The holidays segment proved to be a significant contributor to EasyJet's success, with revenue rising 27.4% to £428 million in Q3. The holidays division delivered a profit before tax of £86 million, up £13 million year-over-year. The company expects its ASK growth for the full year to be approximately 9%.

EasyJet's financial position has significantly strengthened, with the airline securing a new $1.7 billion revolving credit facility, boosting its liquidity to £4.9 billion. The company has also repaid a €500 million eurobond, resulting in a net cash position of £803 million.

However, EasyJet has acknowledged challenges from higher jet fuel costs and French ATC strikes, which had operational impacts in early July. These factors have caused short-term profit growth pressures, contributing to a recent fall in share price despite robust earnings improvements.

Despite these challenges, analyst projections see EasyJet's earnings growing annually by about 12.2% through 2027. The discounted cash flow valuation indicates that EasyJet shares are undervalued at present, suggesting market optimism for medium-term recovery and growth driven by rising revenues and long-term capacity investments.

EasyJet's target for the medium term is to achieve a pre-tax profit (PBT) of over £1.00 billion. The airline's earnings are projected to grow at a compound annual growth rate (CAGR) of 11.9% through to FY27.

In terms of ancillary revenue, EasyJet saw a 5.6% increase to £732 million in Q3. Ticket yields (RASK) rose 1.8% to 4.64p, while fuel costs increased by only 0.3% to £627 million due to lower fuel prices. However, unit costs excluding fuel (CASK ex. fuel) rose 2.3% to 4.39p due to higher navigation fees, wages, and airport costs.

Looking ahead, EasyJet's Q4 forward bookings remain 1.0% higher than last year, and the airline's Q1'26 forward sales are up by 1.0% to 19.0%. EasyJet's Holidays sales for Q1'26 are already half booked for the quarter.

EasyJet's PEG (Price/Earnings to Growth) ratio is 0.7 against the sector average of 2.3, indicating an undervalued proposition. The airline's EV/EBITDA (Enterprise Value to Earnings Before Interest, Taxes, Depreciation, and Amortization) ratio is currently 2.4, lower than its sector and adjusted 5-year averages. EasyJet also targets a 60.0% uplift to its net book value.

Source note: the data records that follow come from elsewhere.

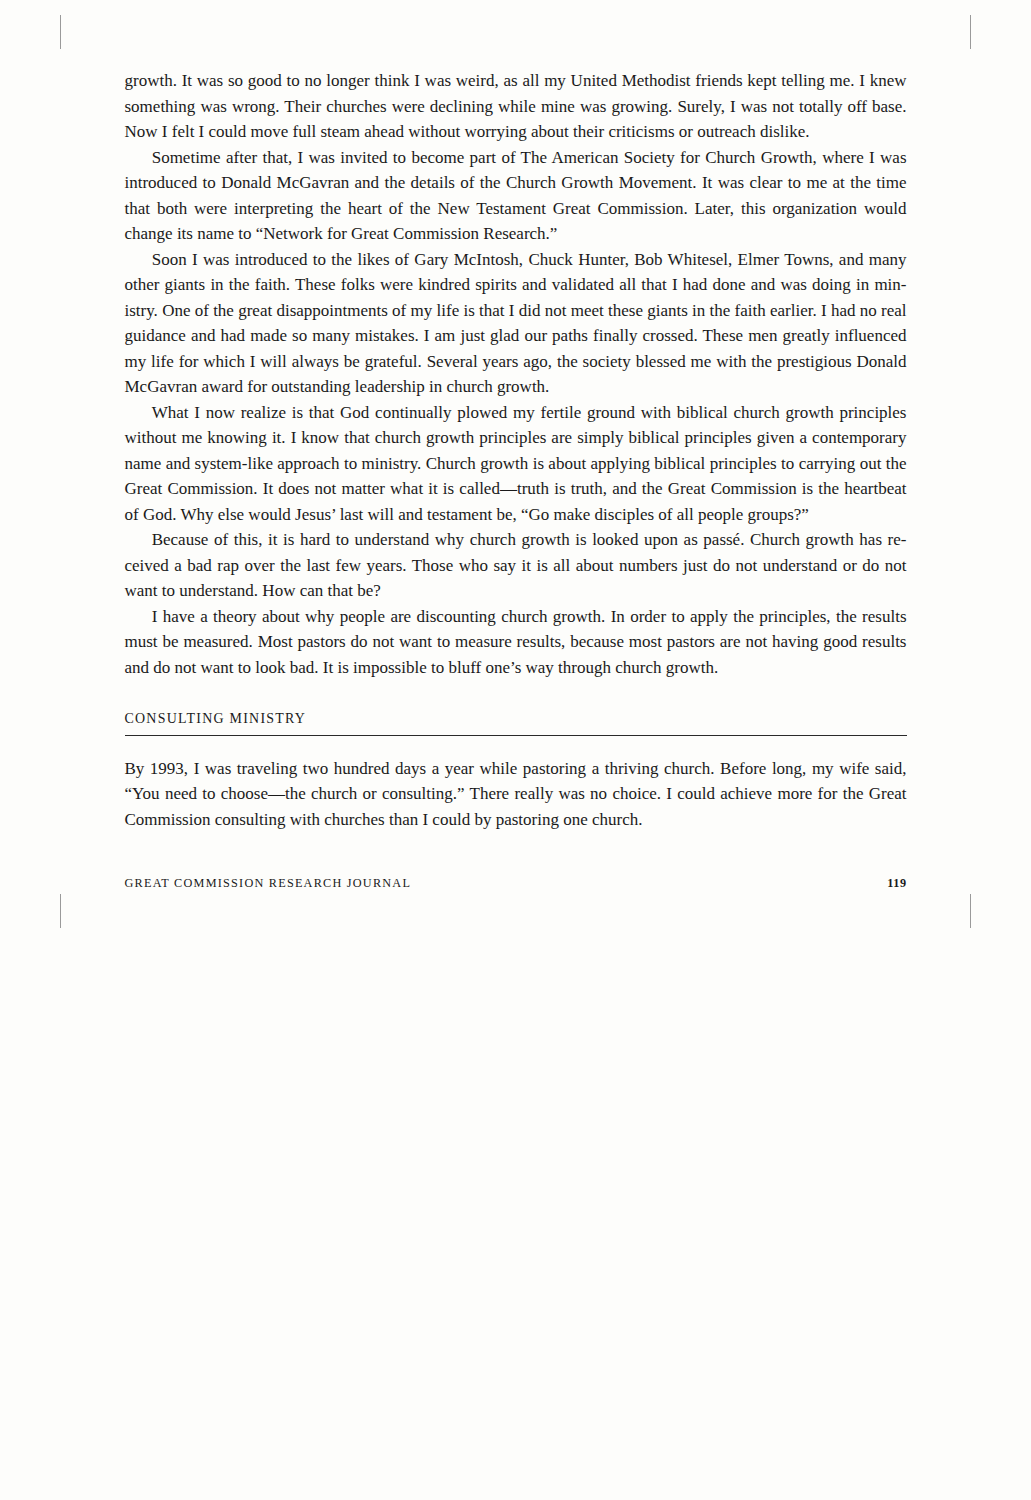growth. It was so good to no longer think I was weird, as all my United Methodist friends kept telling me. I knew something was wrong. Their churches were declining while mine was growing. Surely, I was not totally off base. Now I felt I could move full steam ahead without worrying about their criticisms or outreach dislike.
Sometime after that, I was invited to become part of The American Society for Church Growth, where I was introduced to Donald McGavran and the details of the Church Growth Movement. It was clear to me at the time that both were interpreting the heart of the New Testament Great Commission. Later, this organization would change its name to “Network for Great Commission Research.”
Soon I was introduced to the likes of Gary McIntosh, Chuck Hunter, Bob Whitesel, Elmer Towns, and many other giants in the faith. These folks were kindred spirits and validated all that I had done and was doing in ministry. One of the great disappointments of my life is that I did not meet these giants in the faith earlier. I had no real guidance and had made so many mistakes. I am just glad our paths finally crossed. These men greatly influenced my life for which I will always be grateful. Several years ago, the society blessed me with the prestigious Donald McGavran award for outstanding leadership in church growth.
What I now realize is that God continually plowed my fertile ground with biblical church growth principles without me knowing it. I know that church growth principles are simply biblical principles given a contemporary name and system-like approach to ministry. Church growth is about applying biblical principles to carrying out the Great Commission. It does not matter what it is called—truth is truth, and the Great Commission is the heartbeat of God. Why else would Jesus’ last will and testament be, “Go make disciples of all people groups?”
Because of this, it is hard to understand why church growth is looked upon as passé. Church growth has received a bad rap over the last few years. Those who say it is all about numbers just do not understand or do not want to understand. How can that be?
I have a theory about why people are discounting church growth. In order to apply the principles, the results must be measured. Most pastors do not want to measure results, because most pastors are not having good results and do not want to look bad. It is impossible to bluff one’s way through church growth.
Consulting Ministry
By 1993, I was traveling two hundred days a year while pastoring a thriving church. Before long, my wife said, “You need to choose—the church or consulting.” There really was no choice. I could achieve more for the Great Commission consulting with churches than I could by pastoring one church.
Great Commission Research Journal 119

In summary, EasyJet's current financial performance demonstrates resilience with growth in capacity, revenue, and profit, supported by strong liquidity. While short-term challenges prevail due to fuel price volatility and ATC strike disruptions, the company's positive bookings trend, holidays profit contribution, and strategic financing position provide a solid foundation for recovery and earnings growth beyond the near-term turbulence.

References: 1. EasyJet Q3 2025 Update 2. EasyJet Q3 2025 Financial Results 3. Analyst Projections for EasyJet 4. EasyJet Warns of Profit Growth Pressures 5. EasyJet's Holidays Division Performance

  1. In light of EasyJet's Q3 2025 financial results, the airline demonstrates growth in various business aspects such as profit, capacity, and revenue, indicating potential for investing in their stocks.
  2. Despite challenges like fuel cost increases and ATC strikes, EasyJet's financial position in finance shows a strengthening trend with analyst projections indicating an annual earnings growth of about 12.2% through 2027, making it an attractive proposition for businesses or individuals considering investing.